[DIRECTIONS FOR THIS TASK]: When you reach the line in the listing below that contains "Figure 6. Segmentation preferences by group.", begin returning lines exactly as written, and stop after the line that contains "Table 2. Clinical". Return no other lines.

[LISTED RECORDS]:
==*==

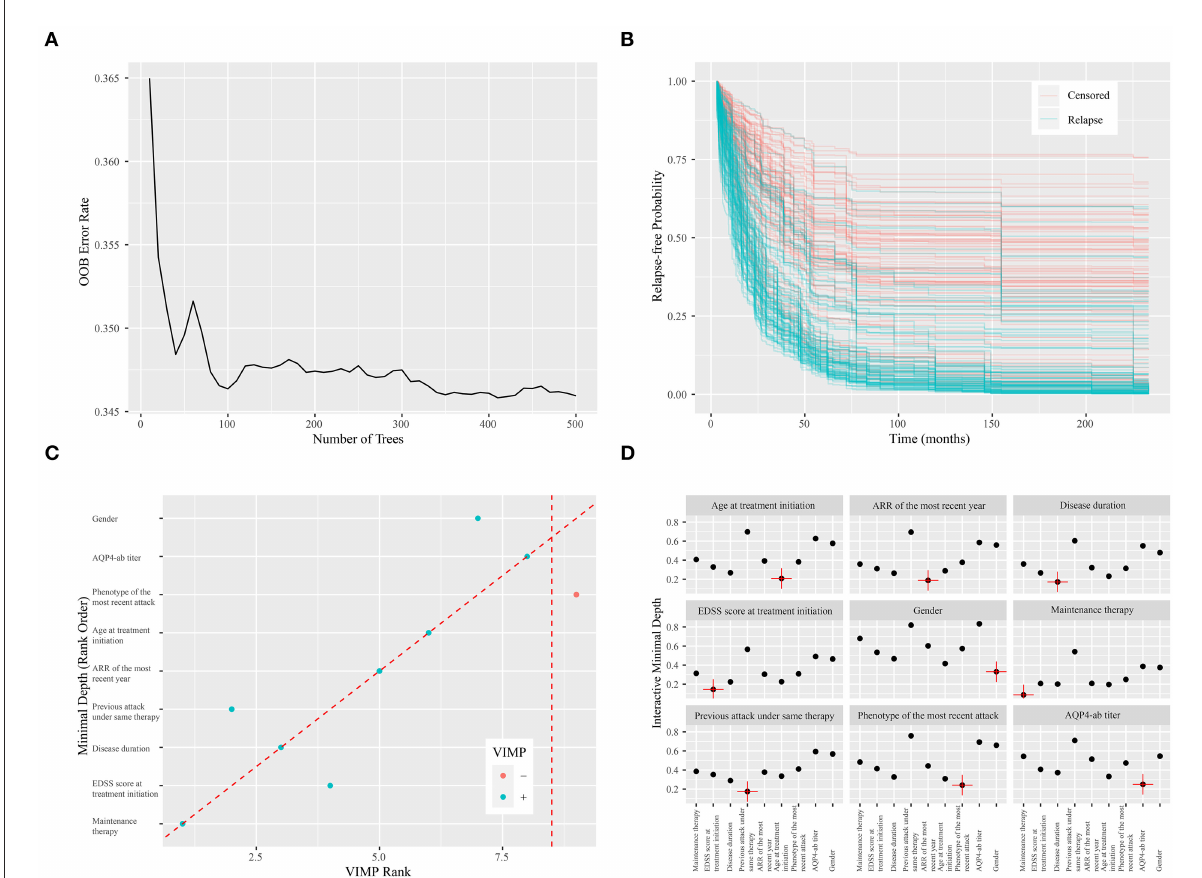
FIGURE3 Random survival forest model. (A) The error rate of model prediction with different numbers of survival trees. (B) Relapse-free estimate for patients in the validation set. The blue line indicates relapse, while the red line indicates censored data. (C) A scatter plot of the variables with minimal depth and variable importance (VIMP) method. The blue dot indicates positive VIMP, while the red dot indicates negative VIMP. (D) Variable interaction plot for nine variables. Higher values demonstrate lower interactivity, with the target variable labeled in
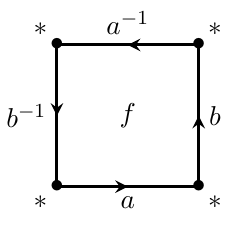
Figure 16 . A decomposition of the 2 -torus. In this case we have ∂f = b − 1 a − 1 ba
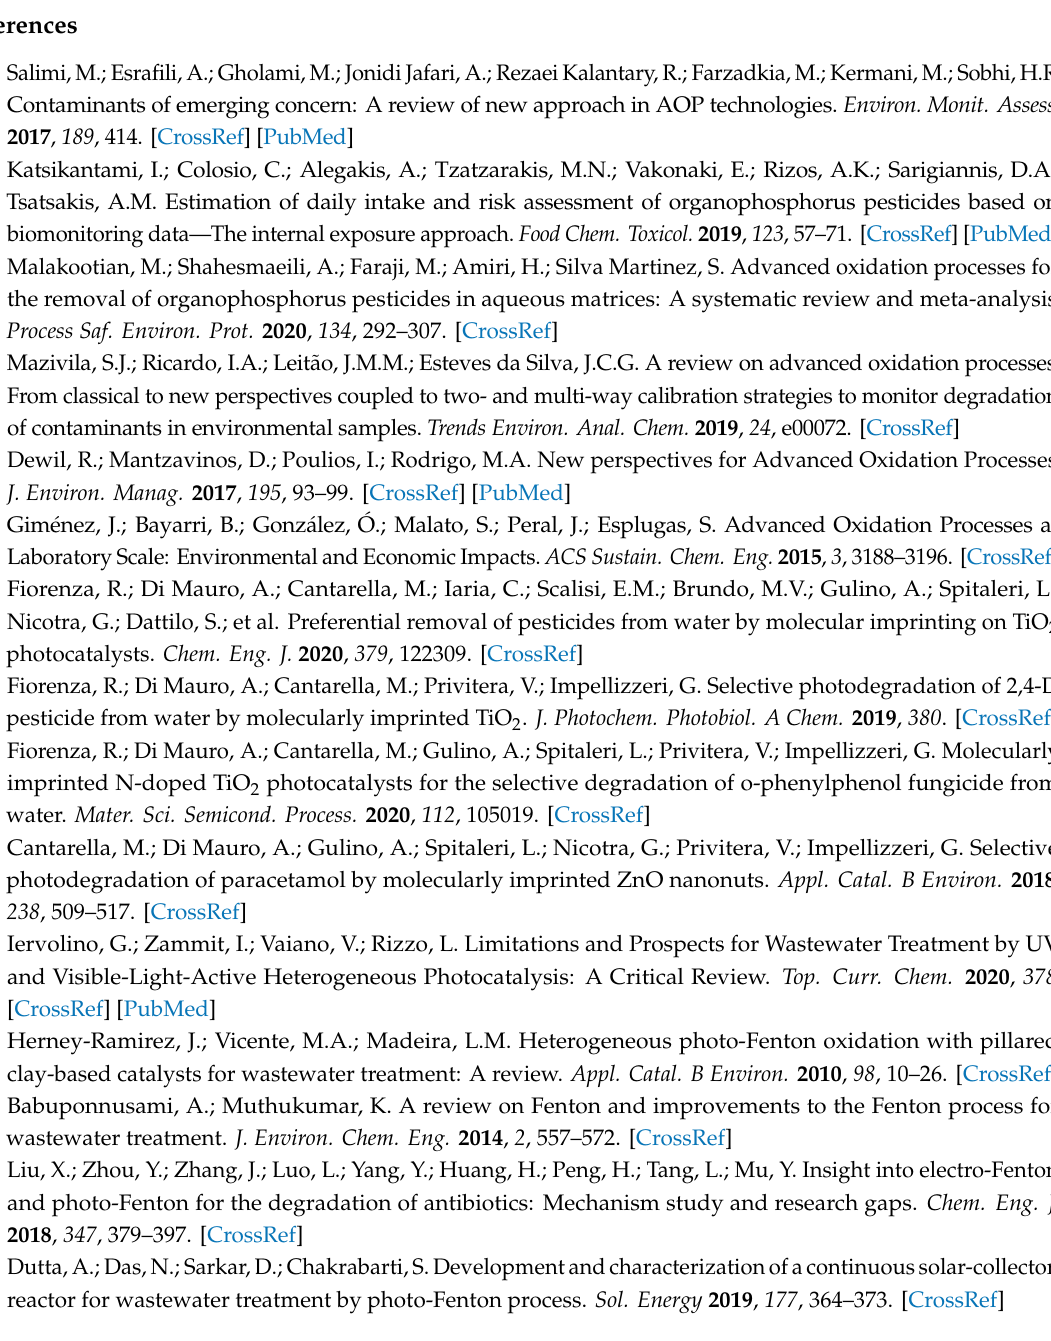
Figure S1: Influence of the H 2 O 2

==*==

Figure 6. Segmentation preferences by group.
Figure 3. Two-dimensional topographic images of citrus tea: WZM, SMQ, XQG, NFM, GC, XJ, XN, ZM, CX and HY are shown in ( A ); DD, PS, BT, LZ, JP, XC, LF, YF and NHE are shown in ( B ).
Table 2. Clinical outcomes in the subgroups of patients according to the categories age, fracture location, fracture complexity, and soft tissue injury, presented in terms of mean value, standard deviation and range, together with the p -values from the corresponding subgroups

==*==

[SOLUTION TO THIS EXERCISE]:
Figure 6. Segmentation preferences by group.
Figure 3. Two-dimensional topographic images of citrus tea: WZM, SMQ, XQG, NFM, GC, XJ, XN, ZM, CX and HY are shown in ( A ); DD, PS, BT, LZ, JP, XC, LF, YF and NHE are shown in ( B ).
Table 2. Clinical outcomes in the subgroups of patients according to the categories age, fracture location, fracture complexity, and soft tissue injury, presented in terms of mean value, standard deviation and range, together with the p -values from the corresponding subgroups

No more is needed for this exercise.